Over the course of 2015, many major companies suffered highly public data breaches, not just internationally, but locally as well. For example, Australian retailers Kmart and David Jones both had customer details stolen by hackers late last year. Aussie Farmers Direct also fell victim to an attack in which the personal details of more than 5,000 customers were posted online. Even governments have not been spared with the breach of Queensland TAFE data in October. Most recently, online classifieds website, Gumtree had its users’ contact details compromised.
What all these cases demonstrate is how a single incident can put an entire organisation at the centre of an unwanted media storm.
Before even considering the potential legal ramifications that could soon become reality with the introduction of the proposed amendment to the government’s data breach notification bill, the diminished customer trust and the financial costs associated with a data breach can be equally concerning. Whatever the business, customers want to know that their personal information is in safe hands and they will think twice before entrusting it with companies that don’t have a positive track record in this field.
So, how should organisations proceed after experiencing a data breach?
The knee jerk reaction: Draconian data policies
While data breaches themselves should be a board-level concern, it’s becoming increasingly important for businesses to look at the broader impact that they can have. When a company or a competitor suffers a breach, often the first priority is to review how the overall business handles its data. However, the danger here is that a knee jerk reaction can result in draconian policies being implemented, severely curtailing employees’ use of data. In this scenario, the entire workforce can lose data flexibility and this can impact productivity if the company decides, for example, to limit access to critical information through mobile devices, or restrict employees to work anywhere other than directly in the office. In addition, a hasty reaction to a data breach could potentially have a negative impact on employee morale. This kind of atmosphere where no-one knows what they can or can’t do with company data can result in further mistakes being made.
The data-led approach
Changing employee behaviour regarding data use will only occur through following a data-led approach to business, not just at management level but throughout the entire company. This means praising teams that have shown good data-centric initiatives, to equipping employees with the tools they need to embrace flexible and mobile working strategies. There is a lot executives can do to dispel the common fears surrounding data; however that doesn’t mean the risks should be ignored – they just need to be managed properly.

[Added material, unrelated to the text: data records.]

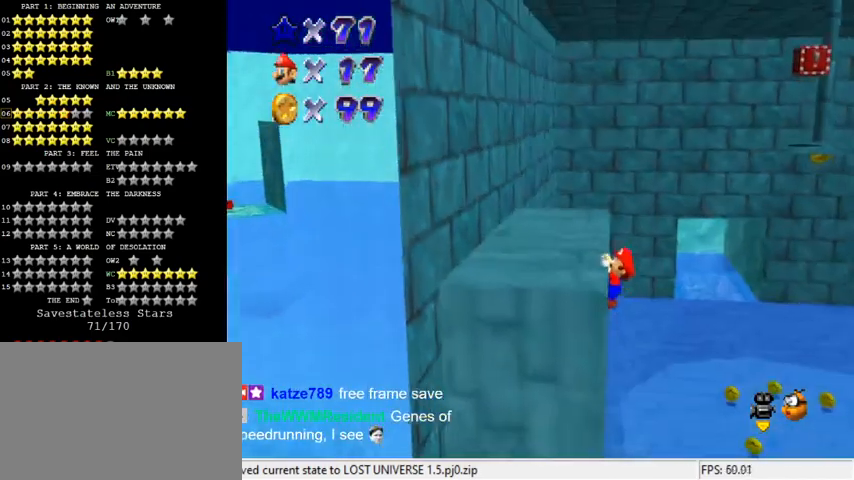
{"keys": ["down", "left"], "events": [[67, "shift", "down"], [167, "a", "down"], [267, "shift", "up"], [300, "left", "down"], [367, "a", "up"], [367, "down", "down"]]}
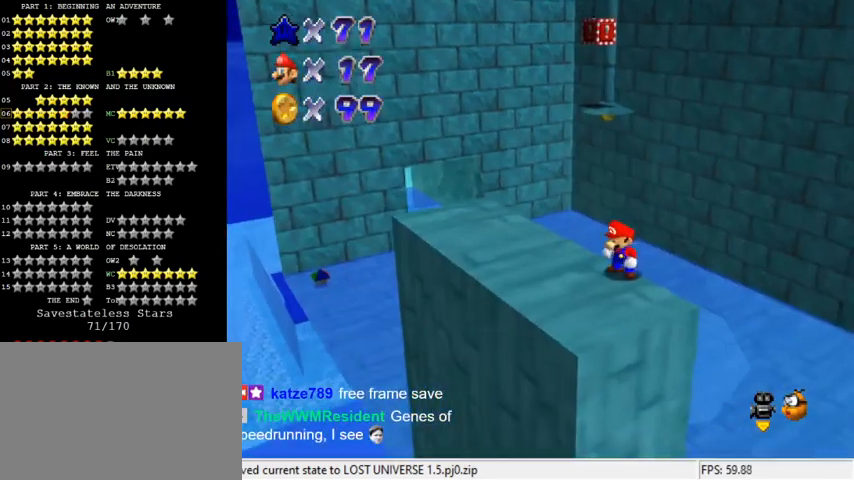
{"keys": ["left"], "events": [[267, "down", "up"]]}
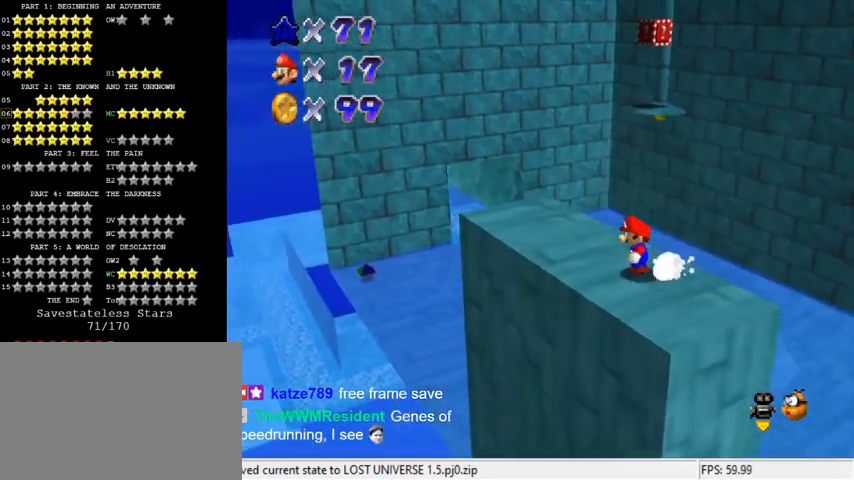
{"keys": ["left", "up"], "events": [[100, "up", "down"], [367, "up", "up"], [467, "up", "down"]]}
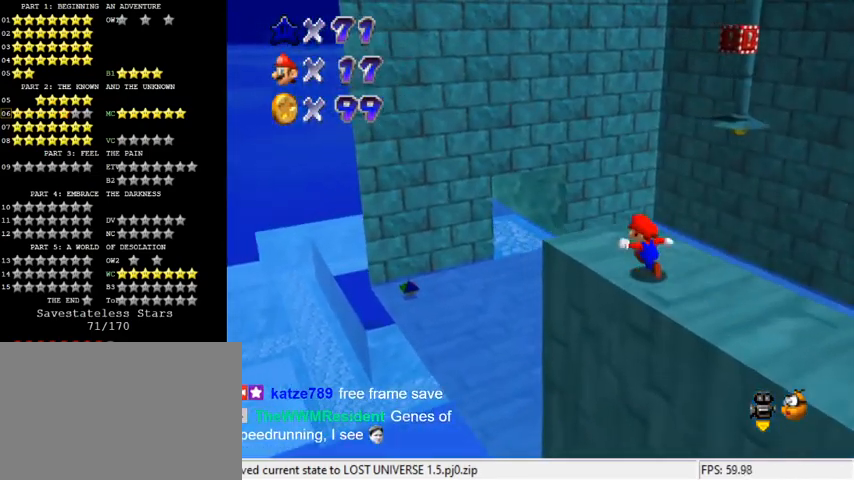
{"keys": ["right", "shift", "up"], "events": [[100, "left", "up"], [300, "right", "down"], [333, "shift", "down"]]}
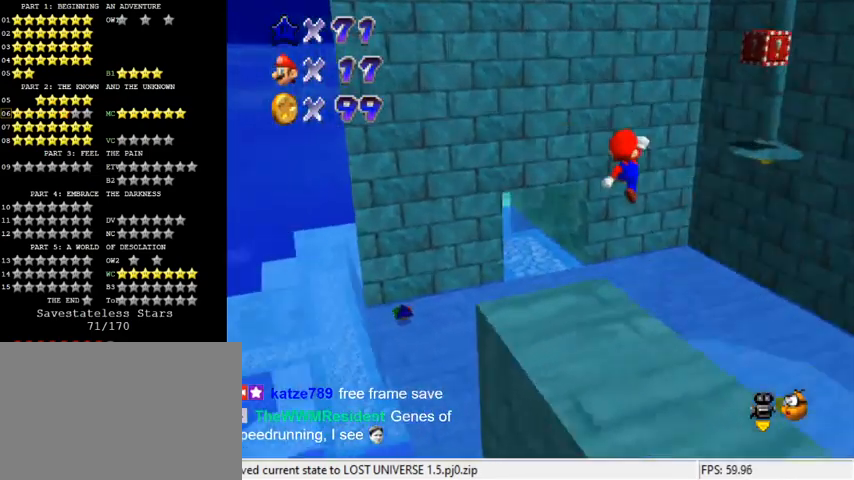
{"keys": ["ctrl", "right", "shift"], "events": [[33, "d", "down"], [133, "d", "up"], [167, "up", "up"], [267, "down", "down"], [267, "right", "up"], [433, "ctrl", "down"], [500, "down", "up"], [500, "right", "down"]]}
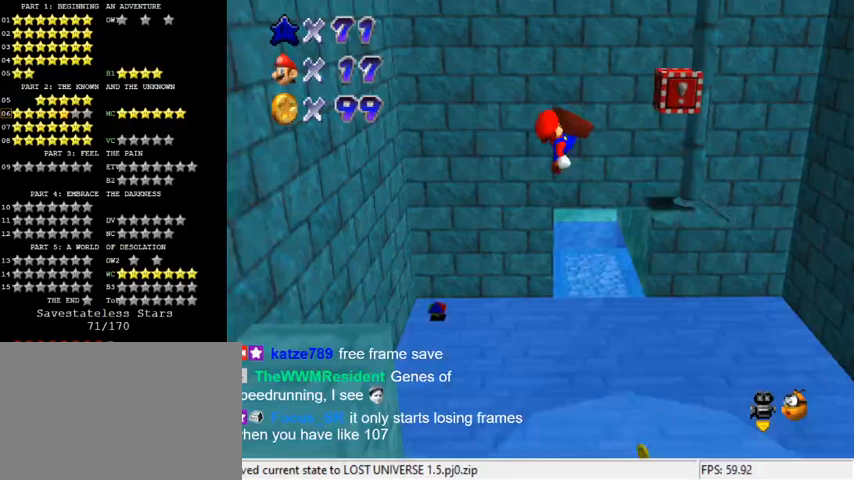
{"keys": ["shift"], "events": [[33, "ctrl", "up"], [33, "right", "up"], [33, "shift", "up"], [100, "right", "down"], [100, "up", "down"], [267, "right", "up"], [267, "up", "up"], [333, "left", "down"], [367, "left", "up"], [500, "shift", "down"]]}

There are three key ways that data risk can be addressed:
- Policy: which sets out how data and devices can be used and allows employees to clearly
seeunderstand when they’ve breached the policy.
- Training and education: to address one of the common causes of a breach – the human element. This training has to be engaging, relevant and tailored to employee’s roles for it to be truly effective.
- The technology: that a company uses to protect the business if and when a data breach occurs. The key is being able to prove that all compliance processes have been adhered to and to securely track and disable any device involved in the breach.
Ultimately, a business’s attitude to data needs to be set from the top. A company culture that is scared of data and isn’t prepared to embrace a modern way of working will always lag behind its more forward thinking competitors. This information, in all of its forms, is one of the most powerful assets an organisation has. An intelligent, flexible and secure approach to information management will ensure businesses can make the most of its data, and guard against potential risks.